Koma Robisz bardzo źle zostawiając pędy które owocowały na zimę. Nie wprowadzaj w błąd ludzi którzy stawiają pierwsze kroki w uprawie jeżyny.
Uprawiam jeżynę bezkolcową od 1987 roku odmiany angielskie Thornless Evergreen i Black Satin więc mam jakie takie doświadczenie w ich uprawie. Między czasie miałem także odmiany Gazda i Orkan. Były u mnie tylko do pierwszego owocowania i nie polecałbym nikomu.
Wracając do przygotowania jeżyn do zimowania.
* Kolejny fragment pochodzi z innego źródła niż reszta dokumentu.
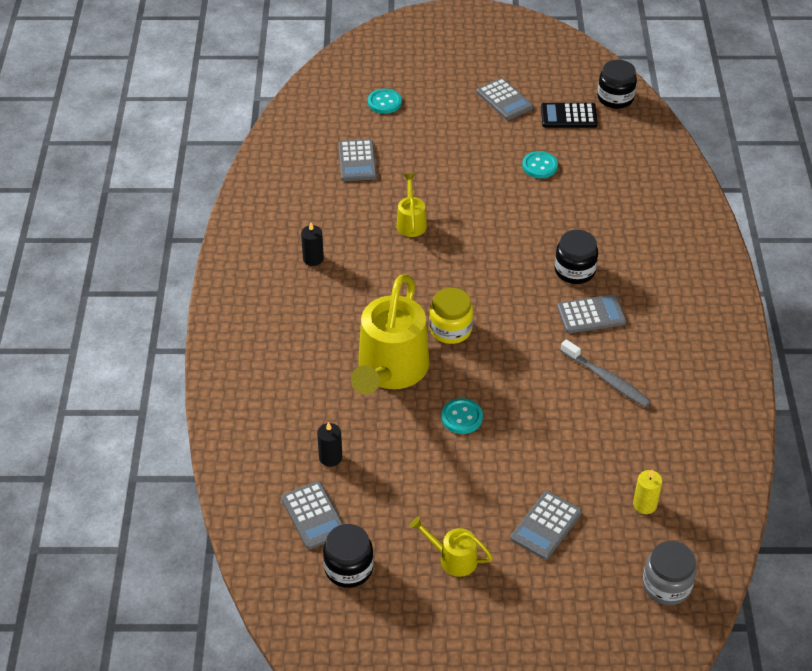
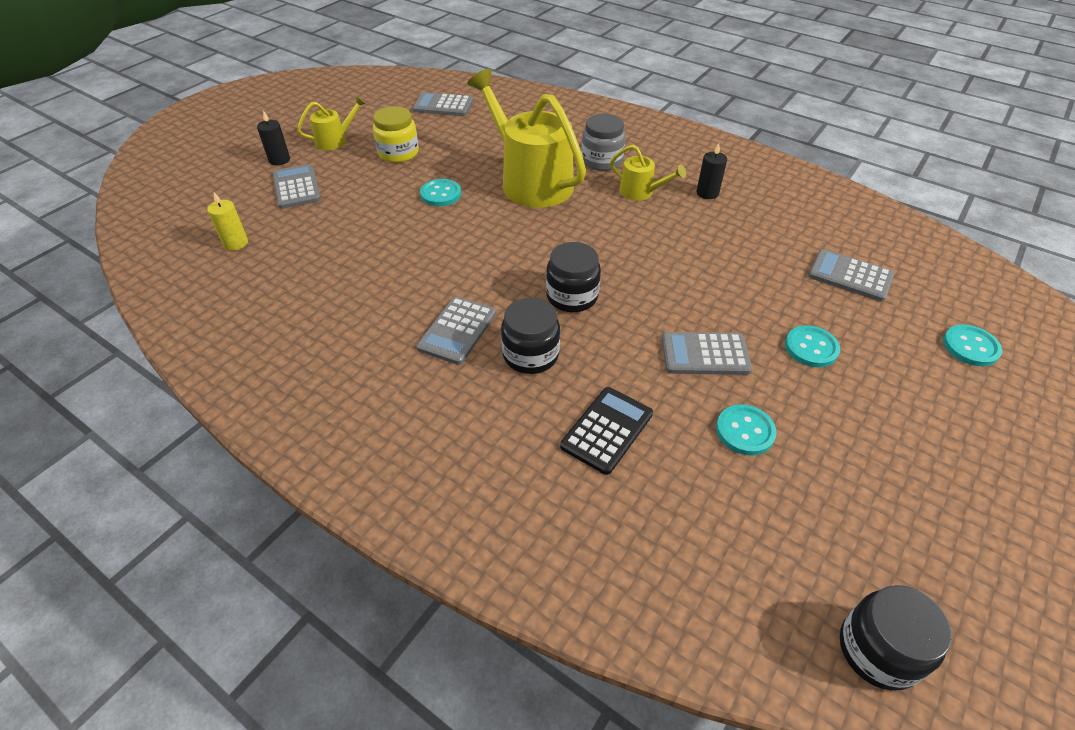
camera: 125 degrees right, 0 degrees up
(330, 457) = (481, 127): black candle -> black candle (279, 160)
(348, 568) = (388, 103): black jar -> black jar (572, 296)
(411, 222) = (714, 270): yellow watering can -> yellow watering can (641, 192)
(447, 160) = (811, 348): none -> turquoise button
(450, 329) = (540, 230): yellow jar -> yellow jar (398, 153)
(504, 100) = (931, 478): grey calculator -> grey calculator (705, 354)
(568, 116) = (850, 539): black calculator -> black calculator (607, 430)
(606, 379) = (372, 294): grey toothbrush -> none
(666, 585) = (168, 216): grey jar -> grey jar (601, 161)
Zaczynamy już po zbiorze owoców tz. wycinamy koniecznie pędy które owocowały i to możliwie jak najwcześniej. Dlaczego? Stare pędy są siedliskiem
szpeciela jeżynowca i rdzy jeżynowej. Najlepiej takie pędy po wycięciu od razu spalić. Gdy ziemia zaczyna zamarzać pędy tegoroczne powinno się związać razem i przygiąć do ziemi przykrywając je ziemią lub słomą. Przykrywanie nie dotyczy odmian Orkan i Gazda jeżeli rosną w zaciszu są stosunkowo odporne na nasze zimy ale wycinanie pędów które owocowały jest tak samo konieczne. Nie prawda,że wycięcie starych pędów zaszkodzi jeżynie w zimowaniu.
Na zdjęciu wstępne przygotowanie jeżyn do zimy. Przed okryciem związuję ciaśniej pędy. (łatwiej przykryć) Ponieważ mieszkam na wschodzie Polski okrywam jeżyny ziemią to najpewniejszy sposób.